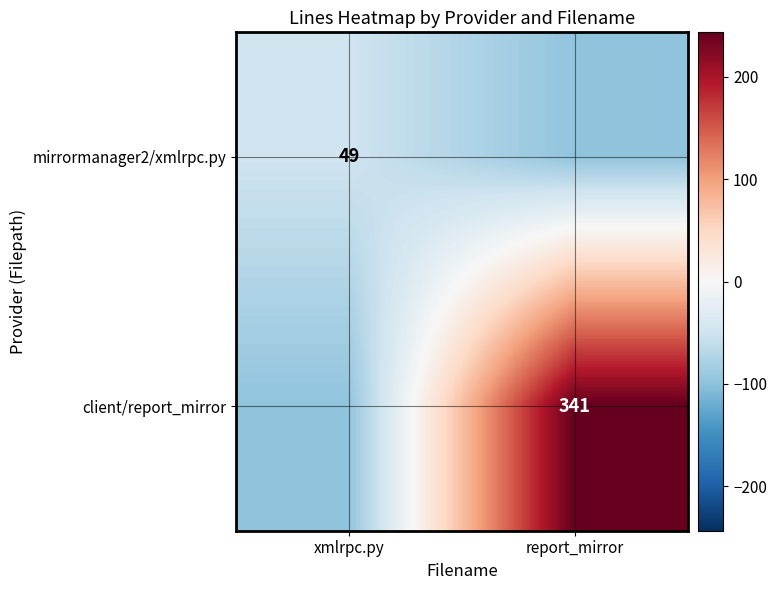

Which has a higher value, xmlrpc.py or report_mirror?

xmlrpc.py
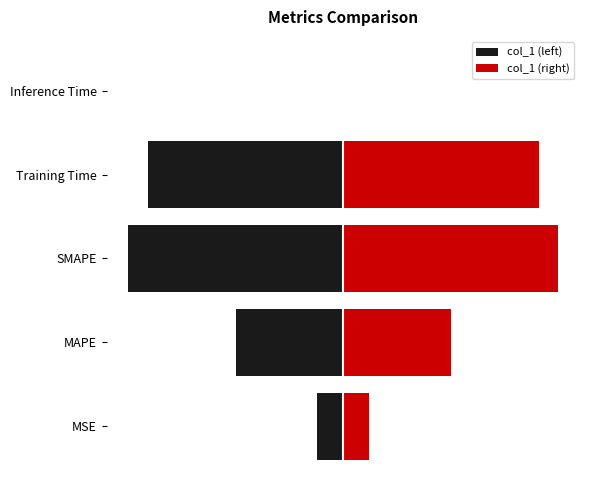

What is the difference between the values at SMAPE and Inference Time?

2.0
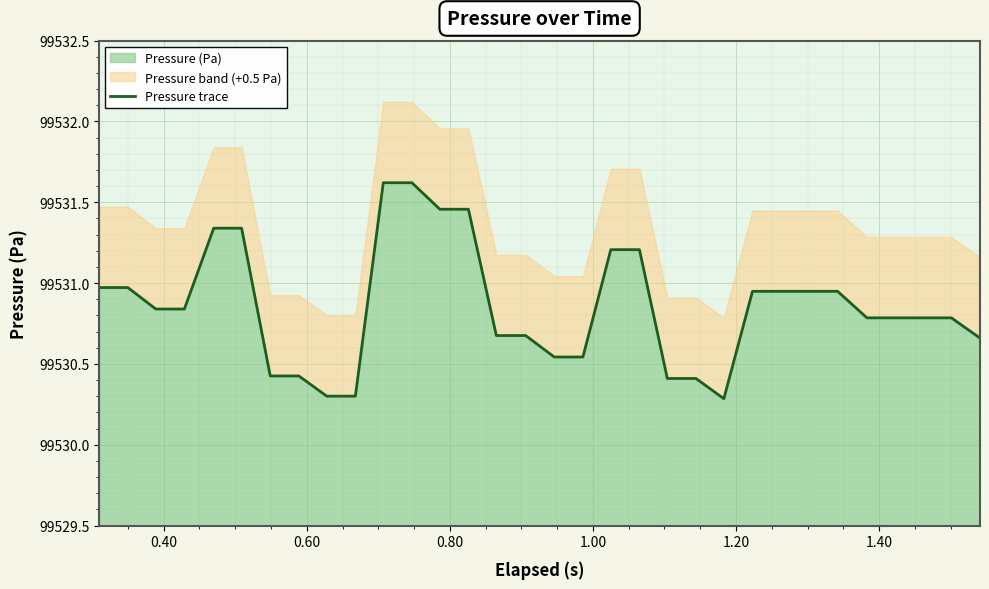

The value at 24 is 38643.0. True or false?

False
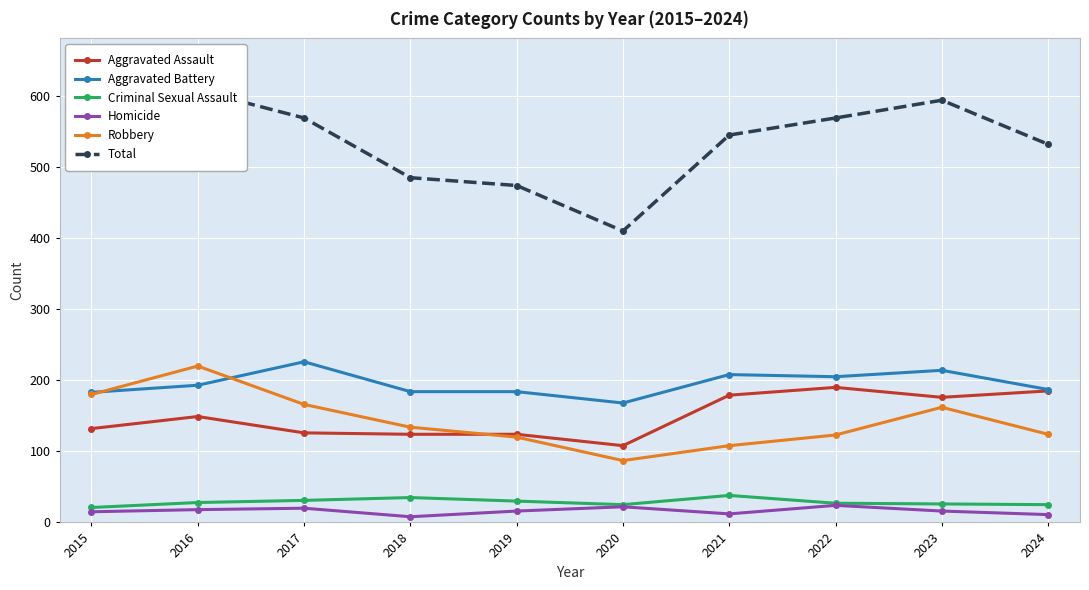

Which series changed the most between 2018 and 2021?

Total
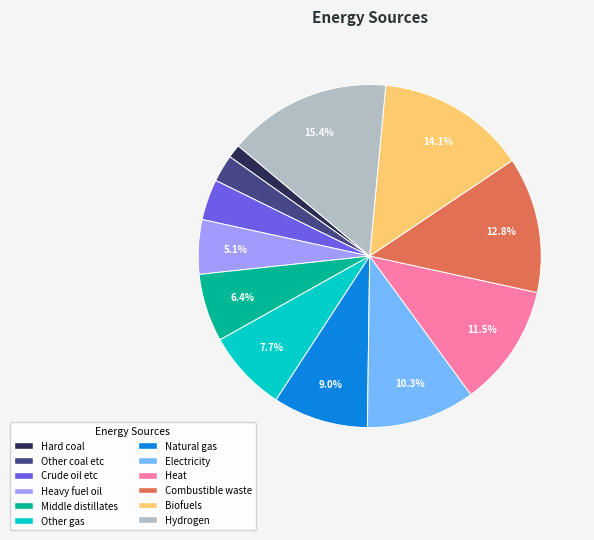

Is there any slice that represents more than half of the pie?

No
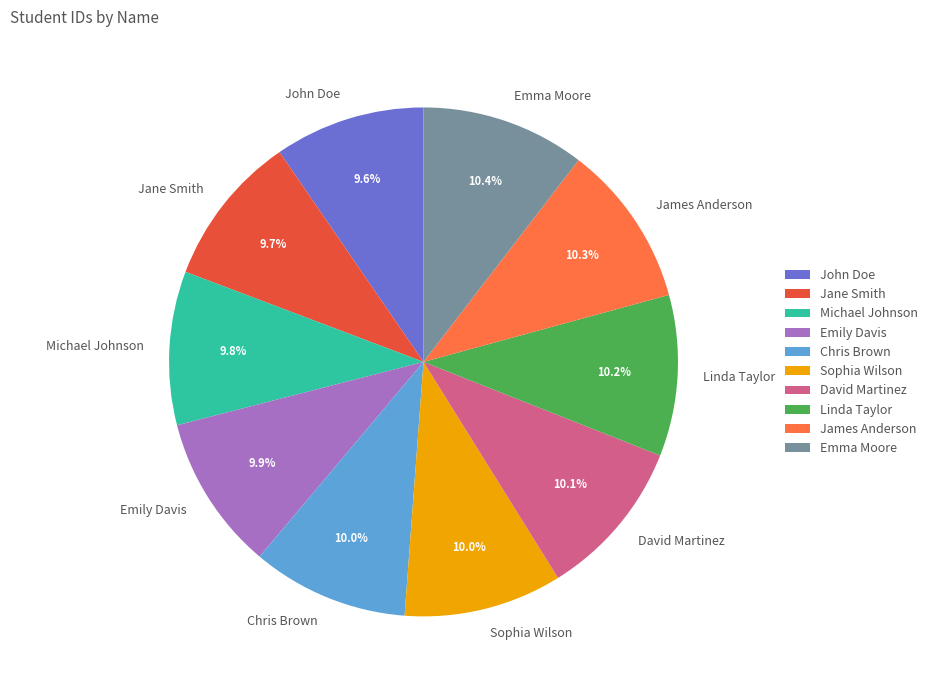

Count the number of slices in the pie.

10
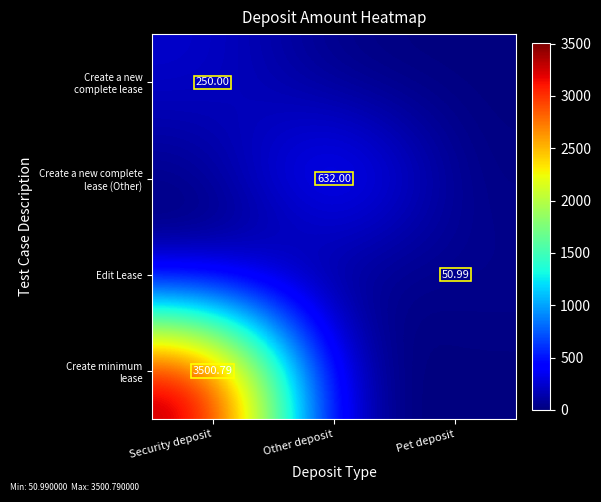

Rank the series at Pet deposit from lowest to highest value.

Create a new complete lease, Create a new complete lease (Other), Create minimum lease, Edit Lease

WHAT TO DO: Copy every line from the start of the items down through the line that contains "Rank the series", keeping both ends. Leave the pictures out.

EXERCISE ANSWER:
Which has a higher value, xmlrpc.py or report_mirror?

xmlrpc.py

What is the difference between the values at SMAPE and Inference Time?

2.0

The value at 24 is 38643.0. True or false?

False

Which series changed the most between 2018 and 2021?

Total

Is there any slice that represents more than half of the pie?

No

Count the number of slices in the pie.

10

Rank the series at Pet deposit from lowest to highest value.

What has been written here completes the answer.